■ Provided text ■
● ● ● ● ● ● ●

What is this new register?
As of 1 July 2009, the Office of Tobacco Control ("the OTC") must establish and maintain a register of all retailers who sell or who propose to sell tobacco products. Such retailers will be obliged to register with the OTC, and will have to pay a registration fee of €50.
Retailers should note that it will be an offence to sell tobacco products in a retail premises that is not registered with the OTC. The potential penalties are a fine of up to €3,000 and/or 3 months’ imprisonment for a summary conviction, and up to €125,000 and/or two years’ imprisonment for conviction on indictment. In other words, if you want to sell tobacco products, you absolutely must register.
Any person who does not yet sell tobacco products but who proposes to sell them will have to register with the OTC before they can sell such products.
The application to register must be made in writing and will have to specify each address at which the applicant carries on the sale of tobacco products. If a retailer has more than one store, he or she will therefore need to register in respect of all his/her stores in which tobacco products are sold.
What about existing retailers already selling tobacco products?
Where an existing retailer sells tobacco products immediately prior to 1 July 2009 at a particular premises, then that retailer can continue to sell those products at that premises until 30 September 2009. Nonetheless, such retailers must apply to register with the OTC by 30 September 2009.

● ● ● ● ● ● ●

■ Supplied material ■
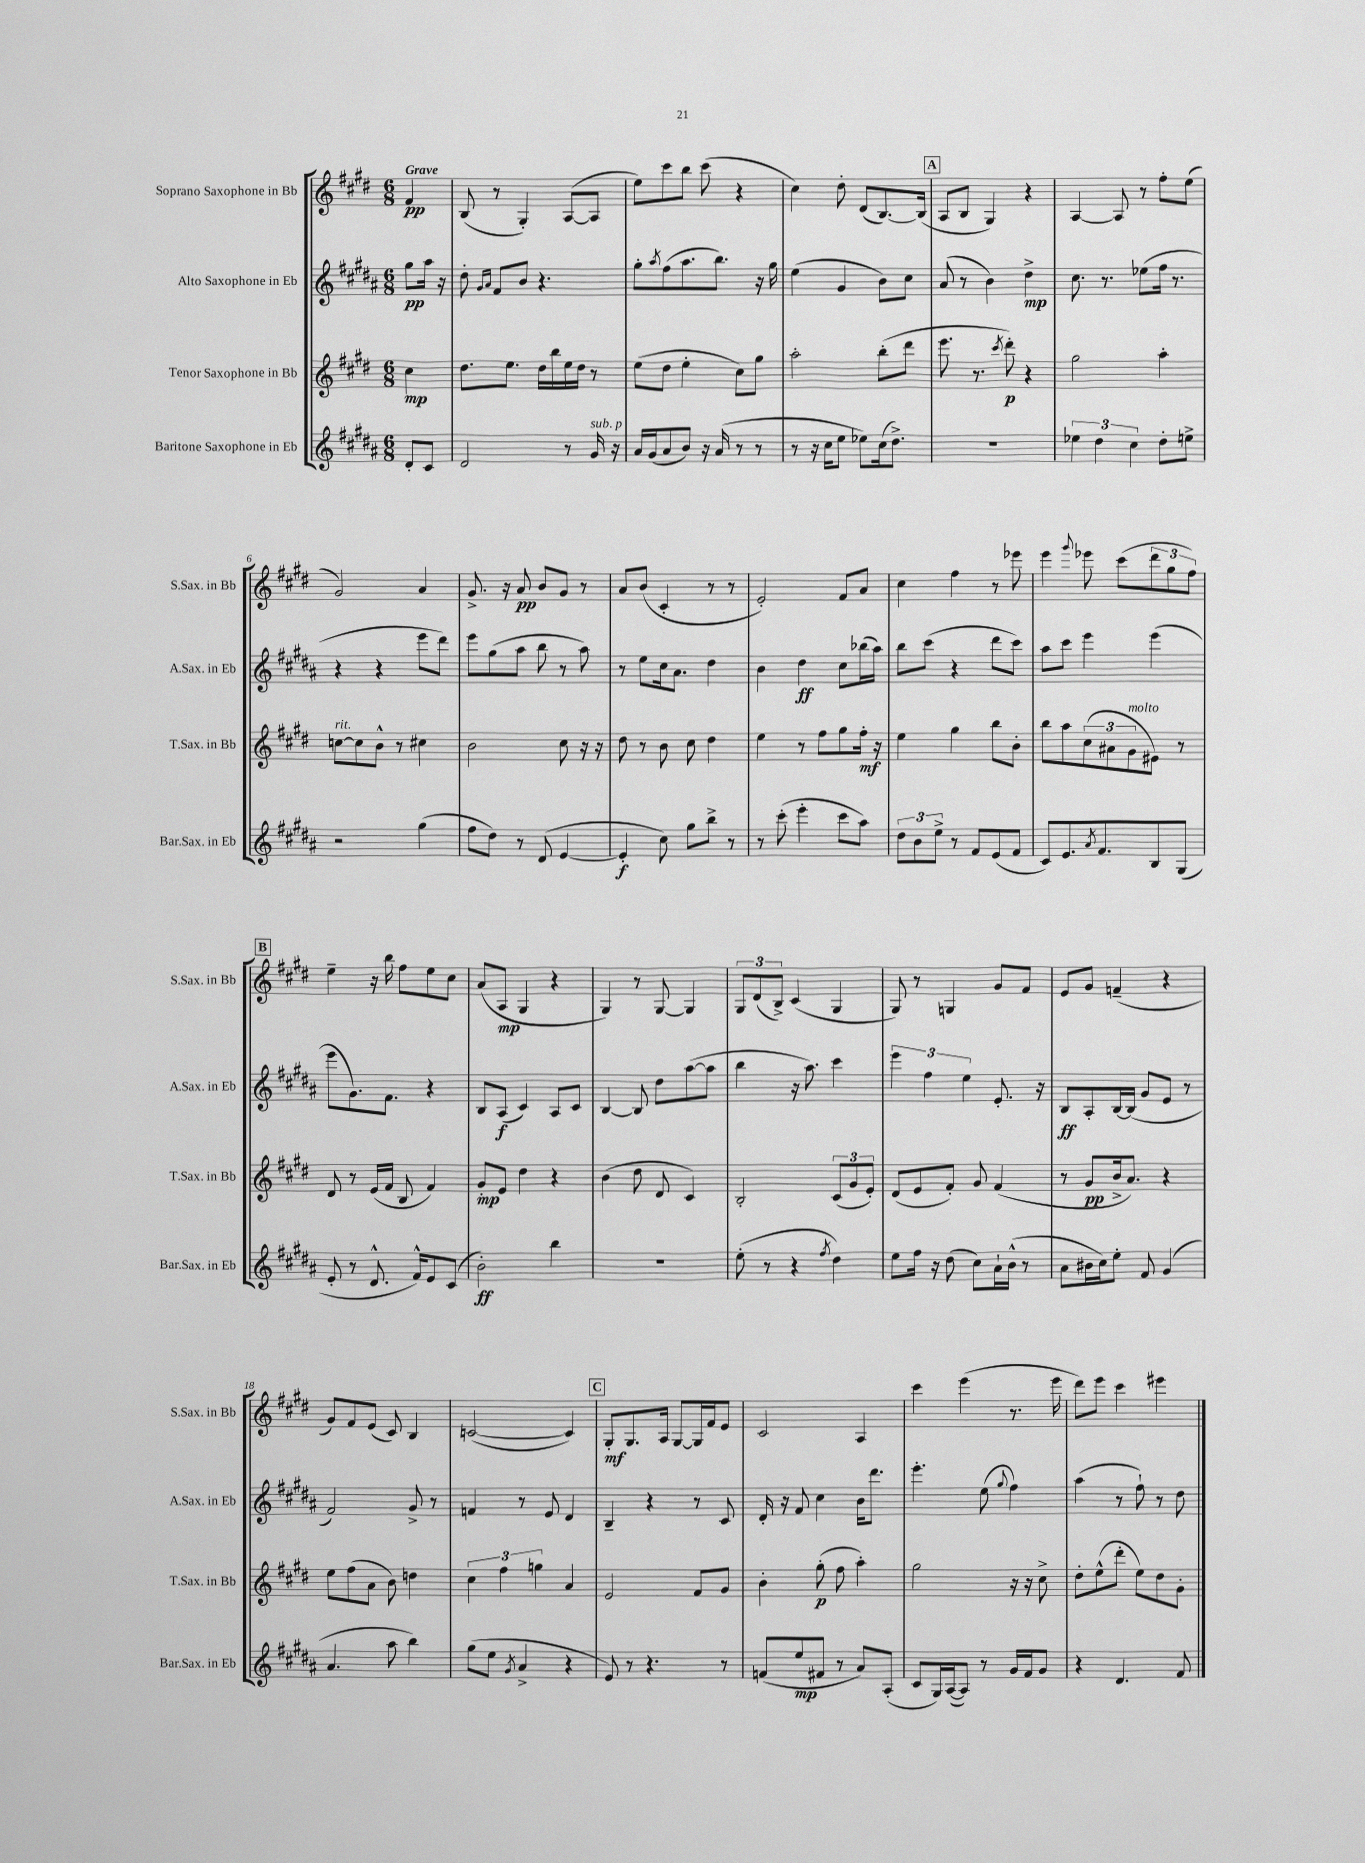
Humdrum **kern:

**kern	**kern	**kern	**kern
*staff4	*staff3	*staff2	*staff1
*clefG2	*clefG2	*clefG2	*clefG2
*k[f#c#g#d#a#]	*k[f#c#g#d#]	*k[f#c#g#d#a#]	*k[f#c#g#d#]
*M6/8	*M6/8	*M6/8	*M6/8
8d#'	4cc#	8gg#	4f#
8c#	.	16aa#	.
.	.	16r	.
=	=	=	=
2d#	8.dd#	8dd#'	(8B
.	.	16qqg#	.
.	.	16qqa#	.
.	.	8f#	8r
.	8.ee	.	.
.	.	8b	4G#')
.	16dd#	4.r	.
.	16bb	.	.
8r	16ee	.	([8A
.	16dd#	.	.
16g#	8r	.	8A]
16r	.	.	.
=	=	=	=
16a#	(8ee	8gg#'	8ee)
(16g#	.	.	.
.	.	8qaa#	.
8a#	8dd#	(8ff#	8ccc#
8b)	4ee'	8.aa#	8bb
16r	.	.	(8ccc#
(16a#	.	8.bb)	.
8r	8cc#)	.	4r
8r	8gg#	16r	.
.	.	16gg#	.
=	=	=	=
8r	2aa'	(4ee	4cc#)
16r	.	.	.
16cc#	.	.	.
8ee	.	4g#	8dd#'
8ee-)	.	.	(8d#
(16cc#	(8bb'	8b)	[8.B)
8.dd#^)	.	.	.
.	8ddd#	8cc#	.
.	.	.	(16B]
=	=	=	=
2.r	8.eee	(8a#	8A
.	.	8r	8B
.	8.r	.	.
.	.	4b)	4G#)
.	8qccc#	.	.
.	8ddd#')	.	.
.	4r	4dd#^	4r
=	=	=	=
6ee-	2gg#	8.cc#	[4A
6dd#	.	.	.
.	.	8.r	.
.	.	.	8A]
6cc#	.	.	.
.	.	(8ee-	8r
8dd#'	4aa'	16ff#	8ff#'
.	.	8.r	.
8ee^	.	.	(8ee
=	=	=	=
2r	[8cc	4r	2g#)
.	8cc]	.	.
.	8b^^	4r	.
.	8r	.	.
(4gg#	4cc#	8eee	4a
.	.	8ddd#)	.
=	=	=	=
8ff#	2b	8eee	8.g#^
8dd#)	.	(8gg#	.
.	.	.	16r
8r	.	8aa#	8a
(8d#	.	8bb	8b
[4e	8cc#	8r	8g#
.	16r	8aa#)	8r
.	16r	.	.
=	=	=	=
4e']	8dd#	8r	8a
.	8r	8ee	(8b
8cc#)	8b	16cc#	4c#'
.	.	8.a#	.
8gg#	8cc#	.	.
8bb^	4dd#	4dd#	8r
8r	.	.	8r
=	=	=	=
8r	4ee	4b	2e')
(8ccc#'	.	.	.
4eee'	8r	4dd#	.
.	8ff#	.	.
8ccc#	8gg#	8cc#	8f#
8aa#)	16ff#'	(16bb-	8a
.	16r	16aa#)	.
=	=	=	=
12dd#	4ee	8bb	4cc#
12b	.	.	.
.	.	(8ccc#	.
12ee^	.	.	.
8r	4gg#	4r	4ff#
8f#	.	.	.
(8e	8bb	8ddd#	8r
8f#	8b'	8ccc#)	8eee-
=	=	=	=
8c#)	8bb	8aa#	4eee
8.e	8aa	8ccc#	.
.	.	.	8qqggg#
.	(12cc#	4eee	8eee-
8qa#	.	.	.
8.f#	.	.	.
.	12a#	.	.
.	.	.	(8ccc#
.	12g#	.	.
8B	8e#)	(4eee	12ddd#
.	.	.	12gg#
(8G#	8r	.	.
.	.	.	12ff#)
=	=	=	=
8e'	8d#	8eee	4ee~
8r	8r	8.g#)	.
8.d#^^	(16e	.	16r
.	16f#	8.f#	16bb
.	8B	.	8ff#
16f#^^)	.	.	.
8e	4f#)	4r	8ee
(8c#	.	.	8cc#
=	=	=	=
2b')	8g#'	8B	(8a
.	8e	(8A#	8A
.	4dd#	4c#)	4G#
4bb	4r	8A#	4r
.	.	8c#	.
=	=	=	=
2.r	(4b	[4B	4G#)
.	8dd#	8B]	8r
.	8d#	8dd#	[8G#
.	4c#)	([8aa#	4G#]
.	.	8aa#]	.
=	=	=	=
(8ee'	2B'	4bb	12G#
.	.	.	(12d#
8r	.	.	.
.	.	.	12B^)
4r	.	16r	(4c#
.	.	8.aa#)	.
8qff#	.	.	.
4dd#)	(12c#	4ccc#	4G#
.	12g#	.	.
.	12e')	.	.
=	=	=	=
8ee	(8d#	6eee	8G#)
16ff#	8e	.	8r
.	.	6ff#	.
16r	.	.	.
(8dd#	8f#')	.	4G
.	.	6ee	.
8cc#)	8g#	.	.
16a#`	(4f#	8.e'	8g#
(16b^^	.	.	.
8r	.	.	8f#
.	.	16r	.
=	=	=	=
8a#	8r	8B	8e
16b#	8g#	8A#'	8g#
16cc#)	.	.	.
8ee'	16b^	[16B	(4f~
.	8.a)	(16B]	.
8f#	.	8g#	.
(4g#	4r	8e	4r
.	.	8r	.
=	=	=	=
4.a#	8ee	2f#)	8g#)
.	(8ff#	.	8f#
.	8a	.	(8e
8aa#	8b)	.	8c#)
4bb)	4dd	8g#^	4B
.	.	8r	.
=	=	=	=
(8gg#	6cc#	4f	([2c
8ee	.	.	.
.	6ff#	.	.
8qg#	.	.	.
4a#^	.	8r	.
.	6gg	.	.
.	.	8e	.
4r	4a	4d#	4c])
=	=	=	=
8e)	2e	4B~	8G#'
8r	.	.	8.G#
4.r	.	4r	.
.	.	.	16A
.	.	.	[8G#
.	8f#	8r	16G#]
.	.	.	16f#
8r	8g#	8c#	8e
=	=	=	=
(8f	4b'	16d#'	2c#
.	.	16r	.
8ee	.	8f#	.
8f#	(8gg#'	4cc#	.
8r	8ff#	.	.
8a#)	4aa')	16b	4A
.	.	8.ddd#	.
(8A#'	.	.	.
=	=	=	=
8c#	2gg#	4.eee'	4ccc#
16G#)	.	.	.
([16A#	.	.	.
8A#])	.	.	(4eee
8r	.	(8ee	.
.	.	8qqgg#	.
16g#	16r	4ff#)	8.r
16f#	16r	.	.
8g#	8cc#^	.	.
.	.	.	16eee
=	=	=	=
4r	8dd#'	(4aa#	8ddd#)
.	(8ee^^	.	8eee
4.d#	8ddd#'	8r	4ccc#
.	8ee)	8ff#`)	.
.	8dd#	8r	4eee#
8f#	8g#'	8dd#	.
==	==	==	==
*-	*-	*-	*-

● ● ● ● ● ● ●

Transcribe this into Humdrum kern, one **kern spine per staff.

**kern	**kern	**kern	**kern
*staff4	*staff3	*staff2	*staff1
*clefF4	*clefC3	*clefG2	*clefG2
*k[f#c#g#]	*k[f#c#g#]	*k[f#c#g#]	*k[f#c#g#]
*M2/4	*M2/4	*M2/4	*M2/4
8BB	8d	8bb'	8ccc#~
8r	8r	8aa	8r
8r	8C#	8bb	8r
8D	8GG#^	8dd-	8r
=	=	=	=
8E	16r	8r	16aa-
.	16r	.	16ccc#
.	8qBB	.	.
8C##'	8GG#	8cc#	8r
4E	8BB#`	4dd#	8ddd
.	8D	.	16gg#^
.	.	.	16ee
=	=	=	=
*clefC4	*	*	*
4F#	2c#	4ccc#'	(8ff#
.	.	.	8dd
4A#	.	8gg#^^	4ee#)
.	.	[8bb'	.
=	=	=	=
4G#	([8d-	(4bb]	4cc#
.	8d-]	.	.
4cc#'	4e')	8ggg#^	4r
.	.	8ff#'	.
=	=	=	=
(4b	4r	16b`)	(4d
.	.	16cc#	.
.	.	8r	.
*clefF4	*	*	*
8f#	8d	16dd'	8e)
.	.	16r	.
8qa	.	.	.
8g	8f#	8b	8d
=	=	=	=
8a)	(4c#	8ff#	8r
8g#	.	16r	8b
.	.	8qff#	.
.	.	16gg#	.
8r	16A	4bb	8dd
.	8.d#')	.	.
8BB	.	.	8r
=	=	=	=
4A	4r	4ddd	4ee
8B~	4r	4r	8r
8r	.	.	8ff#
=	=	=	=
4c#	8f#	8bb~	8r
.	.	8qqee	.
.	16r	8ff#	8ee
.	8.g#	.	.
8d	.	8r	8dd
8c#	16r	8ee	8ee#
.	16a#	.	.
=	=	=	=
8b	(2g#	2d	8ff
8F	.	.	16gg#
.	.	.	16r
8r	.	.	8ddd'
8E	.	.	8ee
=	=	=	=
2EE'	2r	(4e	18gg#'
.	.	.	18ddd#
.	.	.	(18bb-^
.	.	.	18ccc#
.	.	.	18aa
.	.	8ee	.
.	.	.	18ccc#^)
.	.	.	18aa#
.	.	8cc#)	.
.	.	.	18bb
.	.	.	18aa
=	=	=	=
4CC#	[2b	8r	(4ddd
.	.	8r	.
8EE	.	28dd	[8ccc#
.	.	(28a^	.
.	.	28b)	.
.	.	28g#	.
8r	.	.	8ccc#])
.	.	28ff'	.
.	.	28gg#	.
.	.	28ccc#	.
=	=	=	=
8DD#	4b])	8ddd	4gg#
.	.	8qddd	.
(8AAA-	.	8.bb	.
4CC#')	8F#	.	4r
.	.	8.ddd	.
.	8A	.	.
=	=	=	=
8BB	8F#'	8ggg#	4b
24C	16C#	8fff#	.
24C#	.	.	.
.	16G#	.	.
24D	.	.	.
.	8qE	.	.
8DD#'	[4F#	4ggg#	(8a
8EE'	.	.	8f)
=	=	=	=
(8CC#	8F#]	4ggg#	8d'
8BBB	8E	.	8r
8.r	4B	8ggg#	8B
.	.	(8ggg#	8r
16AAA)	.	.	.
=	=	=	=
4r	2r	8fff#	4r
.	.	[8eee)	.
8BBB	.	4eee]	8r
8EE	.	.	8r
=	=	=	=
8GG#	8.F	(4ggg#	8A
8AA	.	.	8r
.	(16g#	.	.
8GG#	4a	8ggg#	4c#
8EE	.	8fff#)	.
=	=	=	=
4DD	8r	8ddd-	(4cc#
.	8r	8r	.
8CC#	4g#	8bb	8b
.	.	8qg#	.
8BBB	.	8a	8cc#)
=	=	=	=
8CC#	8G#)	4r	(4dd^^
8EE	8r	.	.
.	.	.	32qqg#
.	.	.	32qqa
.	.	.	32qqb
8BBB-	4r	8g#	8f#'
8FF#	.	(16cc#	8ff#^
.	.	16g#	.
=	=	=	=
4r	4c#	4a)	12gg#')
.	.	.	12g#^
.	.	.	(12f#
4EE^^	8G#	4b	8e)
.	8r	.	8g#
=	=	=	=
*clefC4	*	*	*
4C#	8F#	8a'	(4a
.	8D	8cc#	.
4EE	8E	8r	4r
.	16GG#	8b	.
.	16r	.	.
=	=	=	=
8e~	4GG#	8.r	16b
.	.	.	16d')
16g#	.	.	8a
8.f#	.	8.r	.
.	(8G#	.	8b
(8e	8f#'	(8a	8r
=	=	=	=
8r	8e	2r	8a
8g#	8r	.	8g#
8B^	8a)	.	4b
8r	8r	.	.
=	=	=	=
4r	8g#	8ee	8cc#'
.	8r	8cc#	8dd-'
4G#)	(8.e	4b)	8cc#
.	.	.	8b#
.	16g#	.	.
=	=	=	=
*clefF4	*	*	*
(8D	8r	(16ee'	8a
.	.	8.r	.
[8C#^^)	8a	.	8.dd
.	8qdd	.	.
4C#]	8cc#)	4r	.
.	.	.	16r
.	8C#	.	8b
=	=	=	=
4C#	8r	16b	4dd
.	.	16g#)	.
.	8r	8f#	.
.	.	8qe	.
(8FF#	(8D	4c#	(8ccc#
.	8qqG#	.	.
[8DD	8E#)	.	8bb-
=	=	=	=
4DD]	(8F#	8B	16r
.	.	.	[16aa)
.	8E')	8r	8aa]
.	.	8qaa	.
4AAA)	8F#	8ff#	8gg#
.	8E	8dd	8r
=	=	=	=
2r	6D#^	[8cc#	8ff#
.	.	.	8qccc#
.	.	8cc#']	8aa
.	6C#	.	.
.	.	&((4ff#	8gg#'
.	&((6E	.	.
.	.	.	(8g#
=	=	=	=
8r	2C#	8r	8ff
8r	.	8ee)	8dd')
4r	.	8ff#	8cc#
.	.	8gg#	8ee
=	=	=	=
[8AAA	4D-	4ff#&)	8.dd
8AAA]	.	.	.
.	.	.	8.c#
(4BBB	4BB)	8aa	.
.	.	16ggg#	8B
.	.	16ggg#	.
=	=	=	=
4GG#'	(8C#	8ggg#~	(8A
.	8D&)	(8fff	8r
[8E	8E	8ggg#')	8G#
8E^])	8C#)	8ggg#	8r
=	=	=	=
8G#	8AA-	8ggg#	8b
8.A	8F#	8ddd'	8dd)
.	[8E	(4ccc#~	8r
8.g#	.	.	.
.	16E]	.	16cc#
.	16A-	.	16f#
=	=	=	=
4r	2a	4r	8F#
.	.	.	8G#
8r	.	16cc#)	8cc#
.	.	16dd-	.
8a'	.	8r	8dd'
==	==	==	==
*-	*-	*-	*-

● ● ● ● ● ● ●

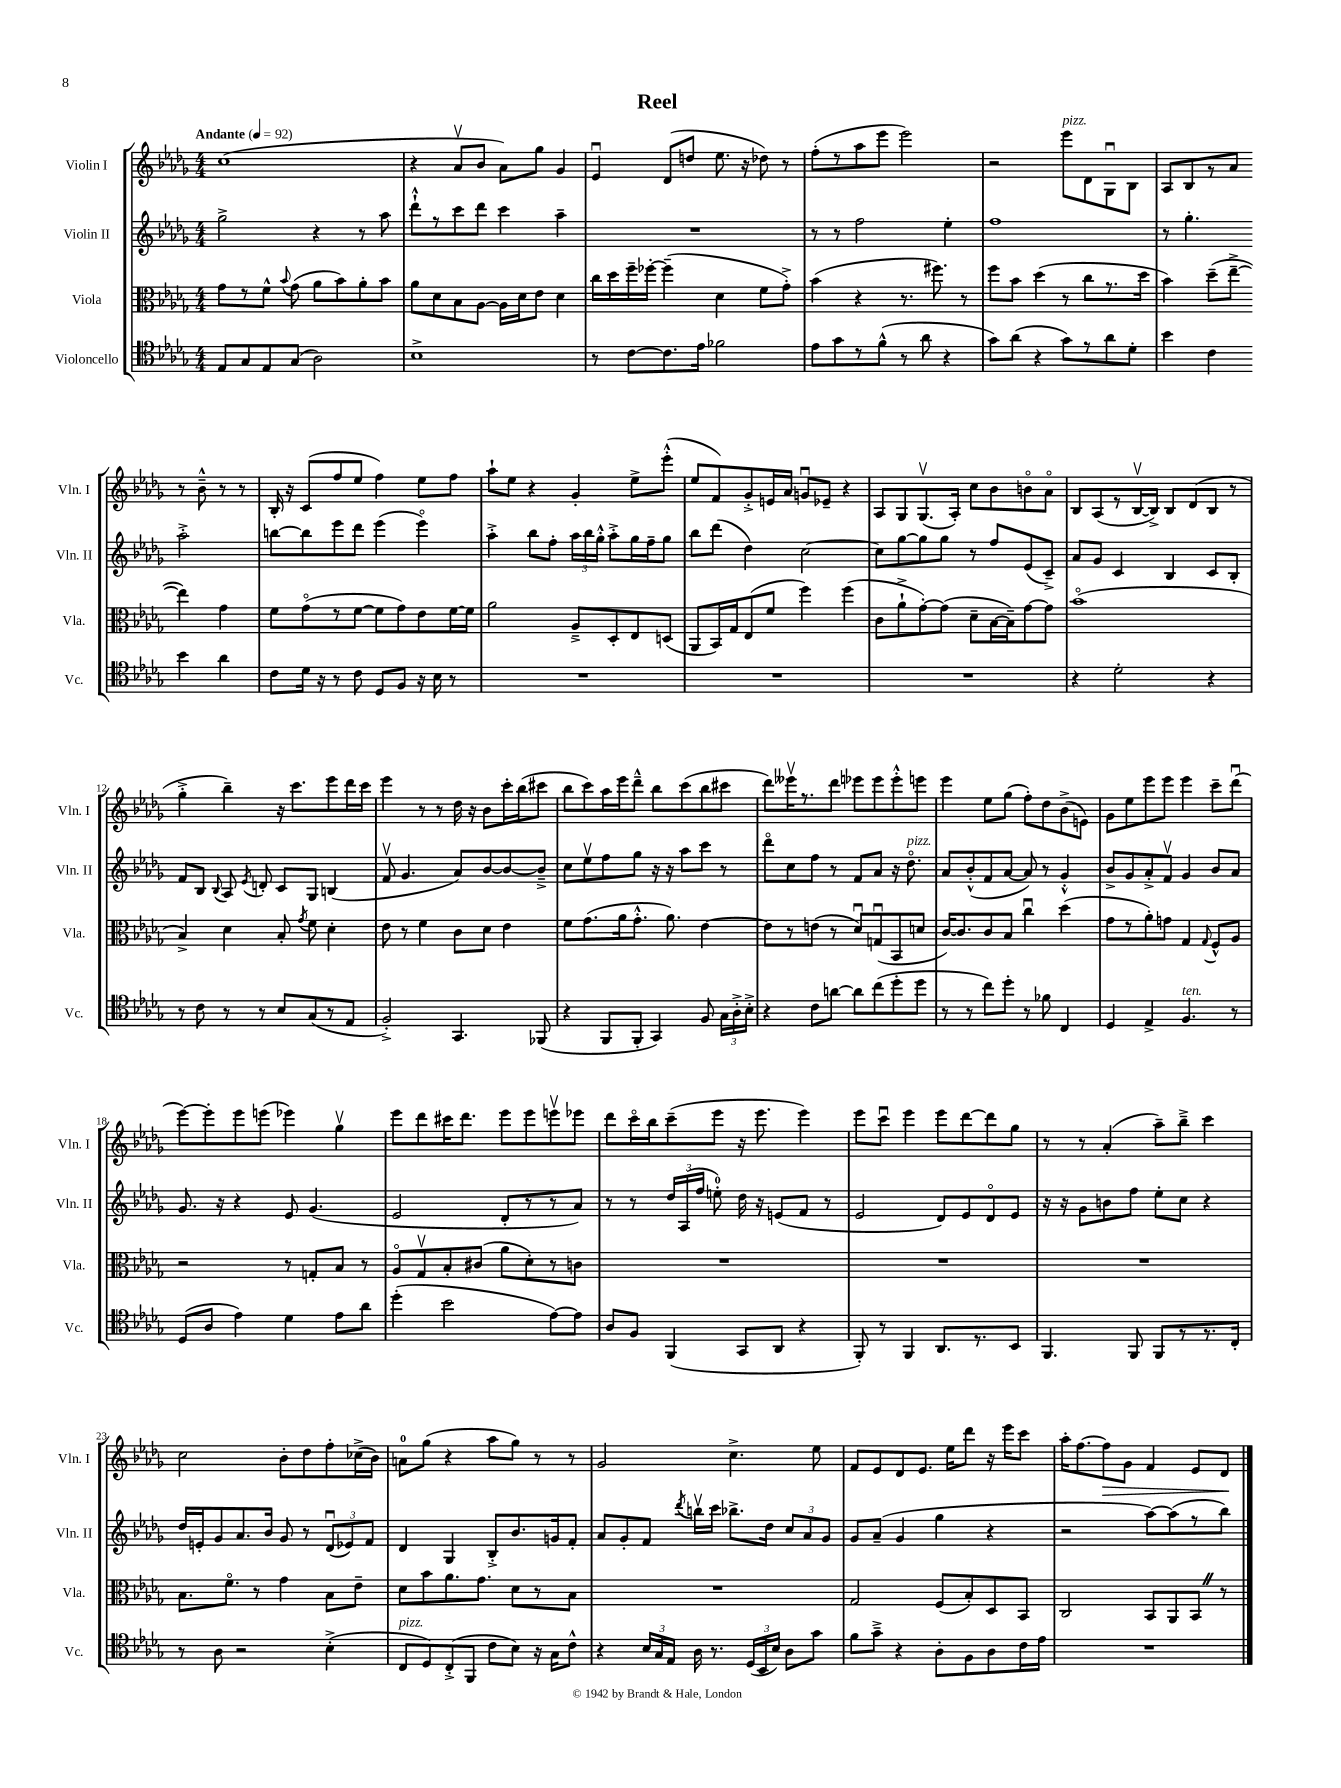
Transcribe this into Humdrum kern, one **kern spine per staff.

● ● ● ● ● ● ●

■ Work to be completed ■
Carry on the text about the tobacco retailer register from its last sentence. The data has no connection to the text about the tobacco retailer register.

■ Answer below ■
Furthermore, provided such retailers lodge their application to register with the OTC in respect of the premises prior to 30 September 2009, then they will continue to enjoy a dispensation enabling them to sell tobacco products at that premises up until 30 September 2010, even where their registration has not yet been completed, unless of course they are convicted of an offence under the Act.
What happens if a retail premises is removed from the OTC’s register?
Removal from the OTC’s register is a nightmare scenario for any retailer. If a registered retailer is convicted of an offence under the Act, and the offence relates to or is committed at a premises used for the sale of tobacco products, then that retailer’s name is removed from the register in respect of that premises for a period of three months in the case of a summary conviction, and for one year where convicted on indictment.
Likewise, where a retailer who has applied to be registered is convicted, and the registration has not yet been completed, the registration cannot be completed for at least three months from the date of a summary conviction and for at least one year from the date of a conviction on indictment.
Furthermore, if the conviction takes place between 1 July 2009 and 30 September 2009, and the retailer in question sold tobacco products immediately prior to 1 July 2009, then that retailer cannot be registered for a period of 6 months in the case of a summary conviction, and for 15 months where convicted on indictment.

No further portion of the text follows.